Book Review: The Silk Roads

The Silk Roads

Originally published in 2015, seven years down the line, the book, “The Silk Roads”, is still relevant in many aspects. Many things, that have been prophesied in the book, are now unfolding in the real-time world. For instance, the rise of China at breakneck speed and the growing influence of Russia in the International Political arena after its invasion of Ukraine, are some of the things which Frankopan had already predicted in The Silk Roads: A New History of the World.

“The age of the west is at crossroads, if not at the end.”

Frankopan

Back in 2010, a report was prepared by the Defense Ministry of Great Britain. The said report entails a list of challenges, that Britain in particular, and the West, in general, are likely to face in the forthcoming future. ‘The Period up to 2040 will be a period of transition,’ the report stated. It further went, ‘that in tandem with the other challenges, such as climate change, and the growing radicalization, the western world will face another enthralling challenge as well: the shift in Power from West to the East.’

The content of the said report, to a great extent, encapsulates the central theme of ‘Silk Roads’ authored by Peter Frankopan. The book is all about the social, political, and economic history of the world, and covers the time period from antiquity to the present century. What’s idiomatic about the book is the anomaly of the author while explaining the history of the world. To further elaborate the point, in the book, the author took a line that is at odds with the mainstream narrative related to the history of the world. The said mainstream narrative is mainly dominated by the western discourse which is highly western-centric in nature. These western-centric narratives normally place the western world at the center of World History and ignore the eastern world or the Orient.

In sharp contrast to the said western-dominated narrative, Peter Frankopan argued that the East/Orient was the center of Social, Political, and Economic activities around the world rather than the West and to the East belongs the future.
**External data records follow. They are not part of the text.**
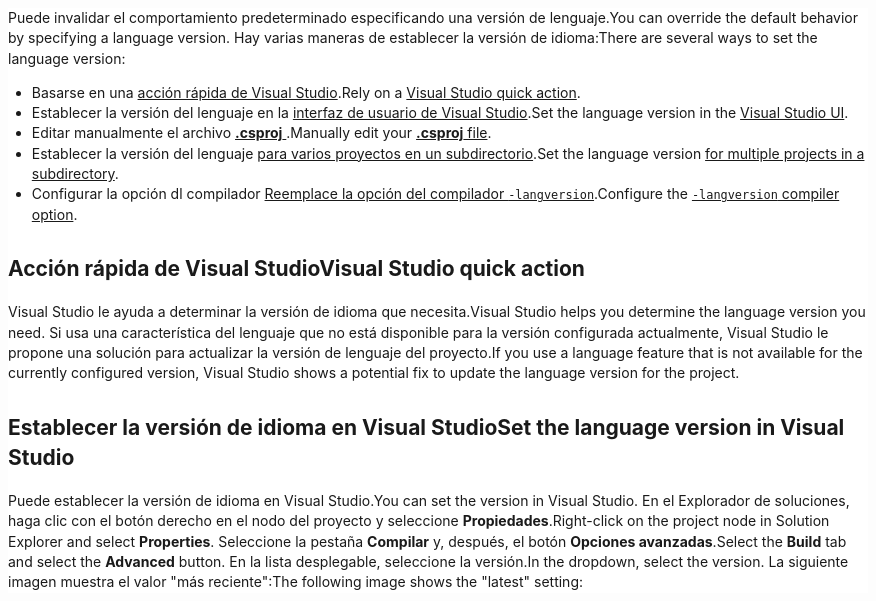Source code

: <span data-ttu-id="a78e9-114">Puede invalidar el comportamiento predeterminado especificando una versión de lenguaje.</span><span class="sxs-lookup"><span data-stu-id="a78e9-114">You can override the default behavior by specifying a language version.</span></span> <span data-ttu-id="a78e9-115">Hay varias maneras de establecer la versión de idioma:</span><span class="sxs-lookup"><span data-stu-id="a78e9-115">There are several ways to set the language version:</span></span>

- <span data-ttu-id="a78e9-116">Basarse en una [acción rápida de Visual Studio](#visual-studio-quick-action).</span><span class="sxs-lookup"><span data-stu-id="a78e9-116">Rely on a [Visual Studio quick action](#visual-studio-quick-action).</span></span>
- <span data-ttu-id="a78e9-117">Establecer la versión del lenguaje en la [interfaz de usuario de Visual Studio](#set-the-language-version-in-visual-studio).</span><span class="sxs-lookup"><span data-stu-id="a78e9-117">Set the language version in the [Visual Studio UI](#set-the-language-version-in-visual-studio).</span></span>
- <span data-ttu-id="a78e9-118">Editar manualmente el archivo [**.csproj** ](#edit-the-csproj-file).</span><span class="sxs-lookup"><span data-stu-id="a78e9-118">Manually edit your [**.csproj** file](#edit-the-csproj-file).</span></span>
- <span data-ttu-id="a78e9-119">Establecer la versión del lenguaje [para varios proyectos en un subdirectorio](#configure-multiple-projects).</span><span class="sxs-lookup"><span data-stu-id="a78e9-119">Set the language version [for multiple projects in a subdirectory](#configure-multiple-projects).</span></span>
- <span data-ttu-id="a78e9-120">Configurar la opción dl compilador [Reemplace la opción del compilador `-langversion`](#set-the-langversion-compiler-option).</span><span class="sxs-lookup"><span data-stu-id="a78e9-120">Configure the [`-langversion` compiler option](#set-the-langversion-compiler-option).</span></span>

## <a name="visual-studio-quick-action"></a><span data-ttu-id="a78e9-121">Acción rápida de Visual Studio</span><span class="sxs-lookup"><span data-stu-id="a78e9-121">Visual Studio quick action</span></span>

<span data-ttu-id="a78e9-122">Visual Studio le ayuda a determinar la versión de idioma que necesita.</span><span class="sxs-lookup"><span data-stu-id="a78e9-122">Visual Studio helps you determine the language version you need.</span></span> <span data-ttu-id="a78e9-123">Si usa una característica del lenguaje que no está disponible para la versión configurada actualmente, Visual Studio le propone una solución para actualizar la versión de lenguaje del proyecto.</span><span class="sxs-lookup"><span data-stu-id="a78e9-123">If you use a language feature that is not available for the currently configured version, Visual Studio shows a potential fix to update the language version for the project.</span></span>

## <a name="set-the-language-version-in-visual-studio"></a><span data-ttu-id="a78e9-124">Establecer la versión de idioma en Visual Studio</span><span class="sxs-lookup"><span data-stu-id="a78e9-124">Set the language version in Visual Studio</span></span>

<span data-ttu-id="a78e9-125">Puede establecer la versión de idioma en Visual Studio.</span><span class="sxs-lookup"><span data-stu-id="a78e9-125">You can set the version in Visual Studio.</span></span> <span data-ttu-id="a78e9-126">En el Explorador de soluciones, haga clic con el botón derecho en el nodo del proyecto y seleccione **Propiedades**.</span><span class="sxs-lookup"><span data-stu-id="a78e9-126">Right-click on the project node in Solution Explorer and select **Properties**.</span></span> <span data-ttu-id="a78e9-127">Seleccione la pestaña **Compilar** y, después, el botón **Opciones avanzadas**.</span><span class="sxs-lookup"><span data-stu-id="a78e9-127">Select the **Build** tab and select the **Advanced** button.</span></span> <span data-ttu-id="a78e9-128">En la lista desplegable, seleccione la versión.</span><span class="sxs-lookup"><span data-stu-id="a78e9-128">In the dropdown, select the version.</span></span> <span data-ttu-id="a78e9-129">La siguiente imagen muestra el valor "más reciente":</span><span class="sxs-lookup"><span data-stu-id="a78e9-129">The following image shows the "latest" setting:</span></span>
The first half of the book primarily deals with the glorious past of the eastern world. The mesmerizing picture of the lavish courts of the Ancient Persian Empire, bespeaking the colossal wealth they possessed, has been depicted in the most absorbing way by the author. Likewise, the sophisticated and grandiose infrastructure that had been erupted by Egyptians, Mesopotamians, and Persians in BC, which is yet to be comprehended, also alluded to the intellectual superiority of the orient. To put it bluntly, had it not been for the complex and sophisticated knowledge of arts and architecture, they wouldn’t have been able to design such monumental buildings.

The chapters followed entails an epic story of how economic and political power incrementally shifted towards the west as time went by. What is epic in it is that it came at the expense of the East. In a bluff manner, whether it was the Greek-Roman Empire of antiquity, Britain or Spanish Empire of the modern period, or the neo-imperial power of the United States, all developed & flourished, at the expense of the riches of their colonies situated in Asia and Africa. No wonder it reminds the reader of a famous speech by Dr. Shashi Tharoor, British does owe reparations which he delivered at the Oxford Union. In the said speech, he lambasted Imperial Britain, and stated bluntly, ‘As a matter of fact, the very Industrialization of Imperial Britain premised upon the De-Industrialization of India.’ Besides it, by alluding to the colossal exploitation of Indians at the hands of Britain and by mocking the maxim, ‘The sun never sets on Britain Empire’, he sarcastically points out, ‘It is because even the God couldn’t trust Britain in dark.’

The author concludes the book with a forecast, a forecast about the Political and Economic future of the world. According to Frankopan, the future belongs to the Orient. Of the many factors he identifies, and which let him infer so, the important one is ‘Resources.’ The vast reservoirs of natural resources such as Oil and Gas, that rest in the womb of the Caspian Sea, Caucasus, and the Persian Gulf, the leviathan of fertile plains of Central Asia and those lies to the North of the Black Sea, would be instrumental in determining the political and economic fate of the world in the foreseeable future. Moreover, the rise of China at breakneck speed, the growing influence of Russia in the political affairs of the Middle East, Central Asia, and Ukraine in particular, and the world, in general, speak for themselves where things are heading.

To cut the long story short, ‘the Orient,’ which became the victim of the biases and prejudices of the ‘Occident’, has been ignored for the most part of history. In actuality, it has remained an area of interest, at least for those, who desired to dominate the world. The eastward expansion of the Greeks, Romans, Portuguese, Britain, and Nazis, and the deep interest shown by the US in the east, contemporary, indicates, where ‘the heart of World lies.’

A single word that could aptly describe the “Silk Roads” is ‘treasure.’ There is so much I want to add, which unfortunately I couldn’t, in this brief piece of writing. It was a long journey of 24 days, more than 500 pages across the world, which just came to an end. Peter Frankopan! You were an amazing guide.